* _Brief 1_:
In the abstract, copy the stretch from "The Advocates for Human Rights was" through "the United Nations.", putting "Wisconsin" in place of "Minnesota".
* _Brief 2_:
According to the abstract, in what year was The Advocates for Human Rights founded?

* _Reading text_:
● ● ● ● ●

Abstract
The Advocates for Human Rights works to end human trafficking with a human rights framework using research, documentation, and advocacy both locally and internationally. The Advocates’ decades of experience working to end violence against women and to protect the rights of migrants and asylum seekers underpins its anti-trafficking work. The Advocates partners with nongovernmental organizations, pro bono practitioners, university researchers, and government agencies to build practical approaches based on human rights principles. These strategies center on the needs of victims while ensuring accountability for those who violate the human rights of people directly affected by trafficking.
The Advocates for Human Rights was founded in 1983 by a group of Minnesota lawyers who recognized the community’s spirit of social justice as an opportunity to promote and protect human rights in the United States and around the world. Today The Advocates has produced more than 75 reports on a wide range of issues documenting human rights practices and offering policy recommendations. The Advocates works with partners overseas and in the United States to restore and protect human rights and holds Special Consultative Status with the United Nations.

● ● ● ● ●

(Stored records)
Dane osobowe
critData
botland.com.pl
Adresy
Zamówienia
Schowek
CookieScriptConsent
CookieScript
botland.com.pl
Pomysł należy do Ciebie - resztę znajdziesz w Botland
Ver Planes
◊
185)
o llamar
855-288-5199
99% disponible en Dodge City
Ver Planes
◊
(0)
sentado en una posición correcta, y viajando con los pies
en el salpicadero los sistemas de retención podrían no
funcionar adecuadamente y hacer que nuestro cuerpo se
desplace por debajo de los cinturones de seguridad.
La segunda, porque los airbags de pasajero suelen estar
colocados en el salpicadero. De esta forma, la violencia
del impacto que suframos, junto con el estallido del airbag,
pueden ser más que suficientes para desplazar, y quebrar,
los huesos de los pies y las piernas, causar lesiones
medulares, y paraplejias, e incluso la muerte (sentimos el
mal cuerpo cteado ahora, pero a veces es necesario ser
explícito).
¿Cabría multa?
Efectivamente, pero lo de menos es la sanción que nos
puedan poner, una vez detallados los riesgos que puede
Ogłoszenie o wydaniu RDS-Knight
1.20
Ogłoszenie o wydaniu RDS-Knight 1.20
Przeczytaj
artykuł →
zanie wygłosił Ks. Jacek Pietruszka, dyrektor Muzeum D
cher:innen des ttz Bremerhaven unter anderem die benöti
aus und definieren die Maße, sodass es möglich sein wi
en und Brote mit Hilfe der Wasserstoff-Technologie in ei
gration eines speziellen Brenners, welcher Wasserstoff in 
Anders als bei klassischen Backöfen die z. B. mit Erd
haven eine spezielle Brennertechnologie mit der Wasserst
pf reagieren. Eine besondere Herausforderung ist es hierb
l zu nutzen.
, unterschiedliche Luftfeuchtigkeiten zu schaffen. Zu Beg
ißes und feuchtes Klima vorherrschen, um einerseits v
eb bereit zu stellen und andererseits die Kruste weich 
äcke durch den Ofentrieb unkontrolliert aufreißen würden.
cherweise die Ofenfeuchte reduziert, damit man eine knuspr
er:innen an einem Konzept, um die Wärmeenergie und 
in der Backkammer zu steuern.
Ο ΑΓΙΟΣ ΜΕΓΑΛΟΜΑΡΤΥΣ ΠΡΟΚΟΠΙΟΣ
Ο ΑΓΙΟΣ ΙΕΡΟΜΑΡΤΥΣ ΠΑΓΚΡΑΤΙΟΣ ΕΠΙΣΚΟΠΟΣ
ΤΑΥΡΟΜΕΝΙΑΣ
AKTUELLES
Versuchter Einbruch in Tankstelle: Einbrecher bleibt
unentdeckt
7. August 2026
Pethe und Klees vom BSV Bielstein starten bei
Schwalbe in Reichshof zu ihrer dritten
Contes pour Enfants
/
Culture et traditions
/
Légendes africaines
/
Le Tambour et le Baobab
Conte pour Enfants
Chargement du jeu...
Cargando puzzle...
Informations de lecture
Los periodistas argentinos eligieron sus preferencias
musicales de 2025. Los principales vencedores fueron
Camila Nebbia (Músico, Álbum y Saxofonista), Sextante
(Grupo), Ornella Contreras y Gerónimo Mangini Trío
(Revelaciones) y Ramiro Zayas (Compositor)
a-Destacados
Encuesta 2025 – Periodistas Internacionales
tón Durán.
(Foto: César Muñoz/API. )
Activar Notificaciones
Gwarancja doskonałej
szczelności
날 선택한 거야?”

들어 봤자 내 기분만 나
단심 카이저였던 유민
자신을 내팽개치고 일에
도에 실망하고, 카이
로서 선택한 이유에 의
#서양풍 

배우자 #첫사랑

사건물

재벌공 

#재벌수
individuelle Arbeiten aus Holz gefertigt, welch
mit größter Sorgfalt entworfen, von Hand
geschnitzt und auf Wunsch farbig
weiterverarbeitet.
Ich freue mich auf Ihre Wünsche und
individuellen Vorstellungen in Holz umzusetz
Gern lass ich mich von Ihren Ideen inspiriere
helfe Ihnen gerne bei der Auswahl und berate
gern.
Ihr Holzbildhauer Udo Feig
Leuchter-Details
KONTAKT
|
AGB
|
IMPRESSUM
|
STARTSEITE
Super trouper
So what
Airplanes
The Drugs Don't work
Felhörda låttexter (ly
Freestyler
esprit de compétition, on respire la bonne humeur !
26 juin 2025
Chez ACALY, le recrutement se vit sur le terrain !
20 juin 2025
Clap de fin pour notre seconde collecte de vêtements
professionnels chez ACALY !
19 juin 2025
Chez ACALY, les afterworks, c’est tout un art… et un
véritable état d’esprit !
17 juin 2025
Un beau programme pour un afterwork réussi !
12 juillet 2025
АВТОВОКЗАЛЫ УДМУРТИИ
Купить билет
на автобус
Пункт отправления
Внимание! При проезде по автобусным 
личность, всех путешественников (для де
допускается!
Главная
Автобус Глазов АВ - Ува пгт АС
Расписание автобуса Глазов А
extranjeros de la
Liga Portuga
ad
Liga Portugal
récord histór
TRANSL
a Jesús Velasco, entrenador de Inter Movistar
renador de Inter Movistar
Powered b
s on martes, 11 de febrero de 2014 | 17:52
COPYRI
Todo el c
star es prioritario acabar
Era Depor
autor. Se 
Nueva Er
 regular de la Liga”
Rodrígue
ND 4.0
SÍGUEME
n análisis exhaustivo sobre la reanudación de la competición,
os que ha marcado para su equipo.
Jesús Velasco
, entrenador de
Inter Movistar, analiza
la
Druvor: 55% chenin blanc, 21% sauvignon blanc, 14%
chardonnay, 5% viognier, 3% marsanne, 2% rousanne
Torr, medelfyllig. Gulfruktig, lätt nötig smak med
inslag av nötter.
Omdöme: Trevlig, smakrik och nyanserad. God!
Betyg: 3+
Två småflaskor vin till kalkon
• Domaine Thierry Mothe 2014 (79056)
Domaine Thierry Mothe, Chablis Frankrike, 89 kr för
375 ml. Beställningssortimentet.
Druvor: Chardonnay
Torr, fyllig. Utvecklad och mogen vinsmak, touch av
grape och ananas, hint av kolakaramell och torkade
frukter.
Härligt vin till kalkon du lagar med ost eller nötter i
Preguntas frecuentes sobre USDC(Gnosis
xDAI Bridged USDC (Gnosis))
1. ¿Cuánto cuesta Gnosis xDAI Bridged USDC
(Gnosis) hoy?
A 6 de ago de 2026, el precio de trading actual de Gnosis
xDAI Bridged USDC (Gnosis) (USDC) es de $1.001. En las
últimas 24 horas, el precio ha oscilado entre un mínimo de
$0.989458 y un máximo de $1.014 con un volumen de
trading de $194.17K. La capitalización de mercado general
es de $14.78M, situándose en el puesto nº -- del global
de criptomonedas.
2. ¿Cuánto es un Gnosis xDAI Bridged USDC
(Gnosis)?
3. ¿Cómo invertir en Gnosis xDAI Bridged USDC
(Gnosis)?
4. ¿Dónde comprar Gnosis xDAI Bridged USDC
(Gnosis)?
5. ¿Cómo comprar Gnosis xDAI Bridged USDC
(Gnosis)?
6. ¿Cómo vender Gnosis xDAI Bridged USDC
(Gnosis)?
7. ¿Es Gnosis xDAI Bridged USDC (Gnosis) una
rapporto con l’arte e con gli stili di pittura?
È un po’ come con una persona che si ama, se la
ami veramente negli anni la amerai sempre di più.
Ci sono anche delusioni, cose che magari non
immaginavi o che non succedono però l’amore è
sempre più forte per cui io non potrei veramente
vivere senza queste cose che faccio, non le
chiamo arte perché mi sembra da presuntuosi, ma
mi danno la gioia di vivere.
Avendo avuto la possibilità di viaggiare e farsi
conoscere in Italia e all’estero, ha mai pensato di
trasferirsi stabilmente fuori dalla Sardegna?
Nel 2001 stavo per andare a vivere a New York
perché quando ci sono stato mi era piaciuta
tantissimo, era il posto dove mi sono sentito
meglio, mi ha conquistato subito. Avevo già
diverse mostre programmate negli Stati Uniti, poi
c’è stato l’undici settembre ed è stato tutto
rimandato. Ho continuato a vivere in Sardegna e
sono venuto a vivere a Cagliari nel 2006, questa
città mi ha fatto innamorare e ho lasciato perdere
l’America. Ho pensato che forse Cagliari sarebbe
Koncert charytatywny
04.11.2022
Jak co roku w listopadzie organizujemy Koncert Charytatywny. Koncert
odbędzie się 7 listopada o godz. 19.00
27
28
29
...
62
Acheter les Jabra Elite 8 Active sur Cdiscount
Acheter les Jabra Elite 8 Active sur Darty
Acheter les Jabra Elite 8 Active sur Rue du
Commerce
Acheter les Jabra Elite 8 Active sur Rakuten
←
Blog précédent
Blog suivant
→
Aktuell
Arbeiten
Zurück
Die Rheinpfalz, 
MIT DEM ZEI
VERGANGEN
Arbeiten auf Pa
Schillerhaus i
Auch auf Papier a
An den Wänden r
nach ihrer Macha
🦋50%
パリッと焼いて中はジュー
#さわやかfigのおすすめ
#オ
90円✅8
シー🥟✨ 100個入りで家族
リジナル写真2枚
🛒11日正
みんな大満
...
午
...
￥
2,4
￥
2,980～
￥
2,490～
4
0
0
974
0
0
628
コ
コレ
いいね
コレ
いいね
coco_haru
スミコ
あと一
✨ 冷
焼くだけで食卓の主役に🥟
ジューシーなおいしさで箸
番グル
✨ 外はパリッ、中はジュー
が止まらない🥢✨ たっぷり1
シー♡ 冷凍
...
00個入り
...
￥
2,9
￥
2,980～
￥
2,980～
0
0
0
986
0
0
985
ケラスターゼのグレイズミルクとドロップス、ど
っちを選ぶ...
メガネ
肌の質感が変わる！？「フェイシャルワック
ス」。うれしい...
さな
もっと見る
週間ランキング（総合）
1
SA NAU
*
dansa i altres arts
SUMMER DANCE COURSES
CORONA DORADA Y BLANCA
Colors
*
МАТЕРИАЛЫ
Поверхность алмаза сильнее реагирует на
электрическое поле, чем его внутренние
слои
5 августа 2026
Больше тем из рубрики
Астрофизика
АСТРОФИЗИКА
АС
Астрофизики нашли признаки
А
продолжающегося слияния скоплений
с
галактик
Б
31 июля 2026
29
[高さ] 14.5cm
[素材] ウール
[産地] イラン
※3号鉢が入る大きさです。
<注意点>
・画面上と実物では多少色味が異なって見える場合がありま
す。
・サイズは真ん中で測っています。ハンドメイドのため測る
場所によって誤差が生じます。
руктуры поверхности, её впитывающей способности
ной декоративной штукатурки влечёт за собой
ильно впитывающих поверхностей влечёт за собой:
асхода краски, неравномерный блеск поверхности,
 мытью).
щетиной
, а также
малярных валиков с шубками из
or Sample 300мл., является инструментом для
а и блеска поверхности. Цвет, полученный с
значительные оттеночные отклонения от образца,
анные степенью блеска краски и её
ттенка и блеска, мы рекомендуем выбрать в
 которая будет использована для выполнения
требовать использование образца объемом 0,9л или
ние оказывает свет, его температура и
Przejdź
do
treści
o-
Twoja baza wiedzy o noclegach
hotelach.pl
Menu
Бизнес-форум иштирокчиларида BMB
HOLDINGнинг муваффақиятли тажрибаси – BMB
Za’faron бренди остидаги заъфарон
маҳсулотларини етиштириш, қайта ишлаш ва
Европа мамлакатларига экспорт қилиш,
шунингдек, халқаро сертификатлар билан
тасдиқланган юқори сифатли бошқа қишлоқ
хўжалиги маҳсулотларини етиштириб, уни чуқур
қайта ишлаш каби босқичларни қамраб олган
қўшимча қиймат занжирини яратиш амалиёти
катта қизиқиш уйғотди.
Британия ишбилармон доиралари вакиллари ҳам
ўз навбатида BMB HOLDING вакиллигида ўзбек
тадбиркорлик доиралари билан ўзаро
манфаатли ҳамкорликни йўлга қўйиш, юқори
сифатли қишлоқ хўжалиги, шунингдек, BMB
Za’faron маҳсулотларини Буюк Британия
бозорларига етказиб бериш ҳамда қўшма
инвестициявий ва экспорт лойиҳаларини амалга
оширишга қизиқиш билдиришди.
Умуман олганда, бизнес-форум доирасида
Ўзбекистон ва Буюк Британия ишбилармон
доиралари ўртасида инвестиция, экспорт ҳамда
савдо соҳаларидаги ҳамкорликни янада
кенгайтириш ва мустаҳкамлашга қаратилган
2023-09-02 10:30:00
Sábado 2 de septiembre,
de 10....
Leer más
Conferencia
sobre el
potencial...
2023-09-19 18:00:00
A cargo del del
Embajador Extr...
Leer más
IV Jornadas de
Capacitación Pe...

● ● ● ● ●

* _Your solution 1_:
The Advocates for Human Rights was founded in 1983 by a group of Wisconsin lawyers who recognized the community’s spirit of social justice as an opportunity to promote and protect human rights in the United States and around the world. Today The Advocates has produced more than 75 reports on a wide range of issues documenting human rights practices and offering policy recommendations. The Advocates works with partners overseas and in the United States to restore and protect human rights and holds Special Consultative Status with the United Nations.

* _Your solution 2_:
1983